UMass takes a leap into the world of big data

By Anthony Rentsch

(By Camelia.boban (Own work) [CC BY-SA 3.0 (], via Wikimedia Commons)
(By Camelia.boban (Own work) [CC BY-SA 3.0 (], via Wikimedia Commons)
The University of Massachusetts made two big statements in the span of a week that signal a concerted effort to expand its big data capacities.

The University announced the establishment of a new College of Information and Computing Sciences and a Center for Data Science. While W. Bruce Croft, who will serve as the interim dean of the new college, said the timing of the announcements was entirely coincidental, they represent the administration’s desire to be a “dynamic and forward-thinking” university.

The new college, effective Sept. 1, will include 800 undergraduate, more than 200 graduate and 150 doctoral students.

According to Croft, the idea for the college has been floating around for five years, with the goal of improving the University’s ability to work across the campus.

“Computing reaches into so many disciplines these days,” Croft said. “We thought we’d be able to plan and collaborate with other colleges by working at the college level.”

In addition, Croft said the college structure makes it easier to develop and create strong relationships with the industry.

Currently, the college encompasses the Bachelors of Arts, Bachelors of Science and minor in computer science programs. Croft said he has plans to add an undergraduate informatics program and master’s programs in data science and cyber security. In the future, he is also looking to add a professional master’s degree program and to incorporate the information technology minor into the college.

Croft said the Center for Data Science, which is to be a part of the college, would share faculty and develop plans with the college.

Katherine Newman, provost and senior vice chancellor for Academic Affairs, said the center, which was announced at a symposium attended by business leaders from organizations including Google, Amazon, Yahoo and Thompson Reuters, would significantly contribute to the University’s collaborative big data efforts. According to Newman, members of the College of Engineering, the Isenberg School of Management and others have expressed interest in working with the center.

In addition to academic departments, Newman said the center, which is to be run by computer science faculty member Andrew McCallum, has plans to work with industry, as well.

In terms of the big picture, the launch of the college and the center can be seen as a product of the big data trend around the campus and across the state.

Big data, according to the 2014 Massachusetts Big Data Report, can be defined as, “a range of data, data types, and tools to address the rapidly increasing amount of data that organizations around the globe are handling.”

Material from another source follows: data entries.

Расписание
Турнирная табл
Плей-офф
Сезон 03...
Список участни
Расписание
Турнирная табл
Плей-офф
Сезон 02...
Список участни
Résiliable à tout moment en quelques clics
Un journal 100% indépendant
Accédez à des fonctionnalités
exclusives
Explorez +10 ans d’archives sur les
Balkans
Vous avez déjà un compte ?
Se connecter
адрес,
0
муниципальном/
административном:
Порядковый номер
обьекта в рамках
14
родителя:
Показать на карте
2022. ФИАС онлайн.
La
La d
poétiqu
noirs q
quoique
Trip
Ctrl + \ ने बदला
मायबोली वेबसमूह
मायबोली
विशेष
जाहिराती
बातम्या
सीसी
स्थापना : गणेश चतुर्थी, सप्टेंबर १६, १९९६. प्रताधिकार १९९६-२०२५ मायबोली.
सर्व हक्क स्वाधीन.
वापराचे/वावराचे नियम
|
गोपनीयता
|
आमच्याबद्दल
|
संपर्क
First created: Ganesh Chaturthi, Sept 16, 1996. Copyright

The report indicated that investment funding in the nearly 500 companies that are involved in the Massachusetts Big Data Ecosystem topped more than $2½ billion. The report suggested that the number of jobs for data scientists will continue to increase.

In fact, the University has seen its enrollment in related majors grow in recent years. Between 2011 and 2015, the number of students enrolled in the computer science major more than doubled.

While Newman said there are no plans for a building to be built for the center right now, she hopes the state will see it as a “worthy investment,” just like the Institute for Applied Life Sciences, which recently received $150 million in investments from the Massachusetts Life Sciences Center and the University.

“(Data science and cyber security) are strategic areas of growth for the University,” Newman said.

In the long run, Newman hopes these efforts result in big things for the Pioneer Valley. According to her, the center is part of a plan to turn the area into a Silicon Valley-like epicenter.

“I expect it to be a leading public research center in New England and one of the most powerful in the country,” she said.